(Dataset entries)
- - - - - - -

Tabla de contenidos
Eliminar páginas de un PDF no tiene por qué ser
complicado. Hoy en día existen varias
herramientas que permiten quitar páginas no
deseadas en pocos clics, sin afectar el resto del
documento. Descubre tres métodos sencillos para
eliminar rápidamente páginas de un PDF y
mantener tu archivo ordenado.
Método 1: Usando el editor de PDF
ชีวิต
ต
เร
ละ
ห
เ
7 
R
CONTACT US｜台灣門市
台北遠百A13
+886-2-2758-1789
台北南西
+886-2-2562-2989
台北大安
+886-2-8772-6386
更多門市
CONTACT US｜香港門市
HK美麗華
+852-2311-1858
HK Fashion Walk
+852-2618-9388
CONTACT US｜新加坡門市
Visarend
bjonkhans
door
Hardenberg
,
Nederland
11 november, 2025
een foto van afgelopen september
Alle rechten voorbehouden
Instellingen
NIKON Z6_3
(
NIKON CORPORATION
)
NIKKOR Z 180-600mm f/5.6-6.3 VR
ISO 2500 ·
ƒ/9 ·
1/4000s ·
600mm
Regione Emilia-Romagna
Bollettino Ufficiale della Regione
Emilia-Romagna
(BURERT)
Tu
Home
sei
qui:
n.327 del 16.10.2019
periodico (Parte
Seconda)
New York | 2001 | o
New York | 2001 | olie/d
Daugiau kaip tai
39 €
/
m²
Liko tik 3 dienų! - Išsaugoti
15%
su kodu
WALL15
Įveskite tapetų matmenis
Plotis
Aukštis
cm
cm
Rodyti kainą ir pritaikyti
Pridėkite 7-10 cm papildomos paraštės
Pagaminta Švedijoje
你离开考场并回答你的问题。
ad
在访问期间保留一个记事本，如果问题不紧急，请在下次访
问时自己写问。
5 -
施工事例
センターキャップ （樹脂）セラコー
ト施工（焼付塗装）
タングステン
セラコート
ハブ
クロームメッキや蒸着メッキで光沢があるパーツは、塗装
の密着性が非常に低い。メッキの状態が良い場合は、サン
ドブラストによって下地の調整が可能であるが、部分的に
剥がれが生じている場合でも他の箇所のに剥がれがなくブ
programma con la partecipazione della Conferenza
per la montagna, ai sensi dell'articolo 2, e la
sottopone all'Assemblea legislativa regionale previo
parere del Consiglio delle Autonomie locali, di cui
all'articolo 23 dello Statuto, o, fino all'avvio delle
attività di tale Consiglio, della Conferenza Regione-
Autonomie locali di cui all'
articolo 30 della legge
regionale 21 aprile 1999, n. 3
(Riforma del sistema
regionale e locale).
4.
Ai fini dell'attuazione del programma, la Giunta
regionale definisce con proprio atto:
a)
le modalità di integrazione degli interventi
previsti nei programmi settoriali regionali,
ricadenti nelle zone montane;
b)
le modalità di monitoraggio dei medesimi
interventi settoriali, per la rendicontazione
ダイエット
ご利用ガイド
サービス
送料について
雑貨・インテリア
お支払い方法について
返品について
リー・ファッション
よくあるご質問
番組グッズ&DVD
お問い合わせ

- - - - - - -

**Activity:**
A word-for-word copy of all the entries above is required.

**Task result:**
Tabla de contenidos
Eliminar páginas de un PDF no tiene por qué ser
complicado. Hoy en día existen varias
herramientas que permiten quitar páginas no
deseadas en pocos clics, sin afectar el resto del
documento. Descubre tres métodos sencillos para
eliminar rápidamente páginas de un PDF y
mantener tu archivo ordenado.
Método 1: Usando el editor de PDF
ชีวิต
ต
เร
ละ
ห
เ
7 
R
CONTACT US｜台灣門市
台北遠百A13
+886-2-2758-1789
台北南西
+886-2-2562-2989
台北大安
+886-2-8772-6386
更多門市
CONTACT US｜香港門市
HK美麗華
+852-2311-1858
HK Fashion Walk
+852-2618-9388
CONTACT US｜新加坡門市
Visarend
bjonkhans
door
Hardenberg
,
Nederland
11 november, 2025
een foto van afgelopen september
Alle rechten voorbehouden
Instellingen
NIKON Z6_3
(
NIKON CORPORATION
)
NIKKOR Z 180-600mm f/5.6-6.3 VR
ISO 2500 ·
ƒ/9 ·
1/4000s ·
600mm
Regione Emilia-Romagna
Bollettino Ufficiale della Regione
Emilia-Romagna
(BURERT)
Tu
Home
sei
qui:
n.327 del 16.10.2019
periodico (Parte
Seconda)
New York | 2001 | o
New York | 2001 | olie/d
Daugiau kaip tai
39 €
/
m²
Liko tik 3 dienų! - Išsaugoti
15%
su kodu
WALL15
Įveskite tapetų matmenis
Plotis
Aukštis
cm
cm
Rodyti kainą ir pritaikyti
Pridėkite 7-10 cm papildomos paraštės
Pagaminta Švedijoje
你离开考场并回答你的问题。
ad
在访问期间保留一个记事本，如果问题不紧急，请在下次访
问时自己写问。
5 -
施工事例
センターキャップ （樹脂）セラコー
ト施工（焼付塗装）
タングステン
セラコート
ハブ
クロームメッキや蒸着メッキで光沢があるパーツは、塗装
の密着性が非常に低い。メッキの状態が良い場合は、サン
ドブラストによって下地の調整が可能であるが、部分的に
剥がれが生じている場合でも他の箇所のに剥がれがなくブ
programma con la partecipazione della Conferenza
per la montagna, ai sensi dell'articolo 2, e la
sottopone all'Assemblea legislativa regionale previo
parere del Consiglio delle Autonomie locali, di cui
all'articolo 23 dello Statuto, o, fino all'avvio delle
attività di tale Consiglio, della Conferenza Regione-
Autonomie locali di cui all'
articolo 30 della legge
regionale 21 aprile 1999, n. 3
(Riforma del sistema
regionale e locale).
4.
Ai fini dell'attuazione del programma, la Giunta
regionale definisce con proprio atto:
a)
le modalità di integrazione degli interventi
previsti nei programmi settoriali regionali,
ricadenti nelle zone montane;
b)
le modalità di monitoraggio dei medesimi
interventi settoriali, per la rendicontazione
ダイエット
ご利用ガイド
サービス
送料について
雑貨・インテリア
お支払い方法について
返品について
リー・ファッション
よくあるご質問
番組グッズ&DVD
お問い合わせ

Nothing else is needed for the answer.